Wrigley Field Ahead of a Seemingless Meaningless Game, September 2011

Wrigley Field is an old baseball stadium in Chicago’s Lakeview neighborhood. Photo by Dan X. O’Neil

1. Licensed Chicago Contractors, my website that tracks what developers and the city are proposing to build or demolish in your neighborhood, is now called Chicago Cityscape.

2. I’m grateful to Ian Dees who helped me get property tax data for 2009-2013 for over 1.4 million PINs (property identification numbers) in Cook County.

I’m going through various parts of the property tax data and figuring out how to integrate it with Chicago Cityscape. The first time Ian got the data I found out I didn’t tell him to get the right PINs. I think I’ve fixed that now.

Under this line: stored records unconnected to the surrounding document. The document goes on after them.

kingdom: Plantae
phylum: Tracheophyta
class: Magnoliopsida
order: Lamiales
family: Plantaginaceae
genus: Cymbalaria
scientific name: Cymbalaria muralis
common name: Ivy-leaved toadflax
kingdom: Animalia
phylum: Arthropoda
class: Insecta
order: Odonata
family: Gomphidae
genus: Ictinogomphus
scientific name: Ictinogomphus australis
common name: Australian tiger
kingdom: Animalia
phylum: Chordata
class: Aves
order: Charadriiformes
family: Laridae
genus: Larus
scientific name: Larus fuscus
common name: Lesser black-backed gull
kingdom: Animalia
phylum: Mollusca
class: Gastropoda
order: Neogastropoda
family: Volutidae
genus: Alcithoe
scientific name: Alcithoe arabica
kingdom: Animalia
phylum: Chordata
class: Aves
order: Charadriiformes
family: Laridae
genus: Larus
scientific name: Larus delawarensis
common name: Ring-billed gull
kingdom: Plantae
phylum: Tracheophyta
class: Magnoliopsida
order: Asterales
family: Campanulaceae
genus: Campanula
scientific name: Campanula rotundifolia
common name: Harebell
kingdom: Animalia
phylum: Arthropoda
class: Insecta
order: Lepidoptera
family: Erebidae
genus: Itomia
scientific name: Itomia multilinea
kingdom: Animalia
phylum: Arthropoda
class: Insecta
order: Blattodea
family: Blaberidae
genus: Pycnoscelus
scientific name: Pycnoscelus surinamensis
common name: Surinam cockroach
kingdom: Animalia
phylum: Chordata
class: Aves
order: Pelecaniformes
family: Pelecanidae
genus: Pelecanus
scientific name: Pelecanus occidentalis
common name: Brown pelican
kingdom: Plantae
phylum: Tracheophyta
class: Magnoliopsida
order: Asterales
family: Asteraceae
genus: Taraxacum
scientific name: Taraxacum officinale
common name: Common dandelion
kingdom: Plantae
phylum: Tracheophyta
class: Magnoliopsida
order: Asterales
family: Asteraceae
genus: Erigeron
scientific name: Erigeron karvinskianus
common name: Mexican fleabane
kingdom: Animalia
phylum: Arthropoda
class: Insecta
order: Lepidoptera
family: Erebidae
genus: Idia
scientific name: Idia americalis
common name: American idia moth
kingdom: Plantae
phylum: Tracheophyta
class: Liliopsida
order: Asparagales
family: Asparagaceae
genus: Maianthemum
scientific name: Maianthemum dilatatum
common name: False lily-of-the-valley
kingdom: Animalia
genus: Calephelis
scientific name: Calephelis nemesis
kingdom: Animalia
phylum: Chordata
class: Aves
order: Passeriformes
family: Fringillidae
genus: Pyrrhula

As part of this process I’m checking properties somewhat randomly, based on the permits I’m browsing. I most recently viewed a Wrigley Field building permit at 1060 W Addison Street – for a Zac Brown concert – so I searched its PIN and how much the property is “worth”. Here goes:

Year Amount Billed Assessed Value
2013 $1,517,665.09 $8,049,996
2012 1,498,971.03 8,049,996
2011 1,493,002.47 8,865,636
2010 1,489,160.89 8,865,636
2009 1,360,673.45 10,613,423

Notice how the assessed value dropped over $2 million from 2009 to 2010. And even though it had three unique assessed values, the annually changing tax rate adjusted the amount billed. You can see this information on the Cook County Property Info portal.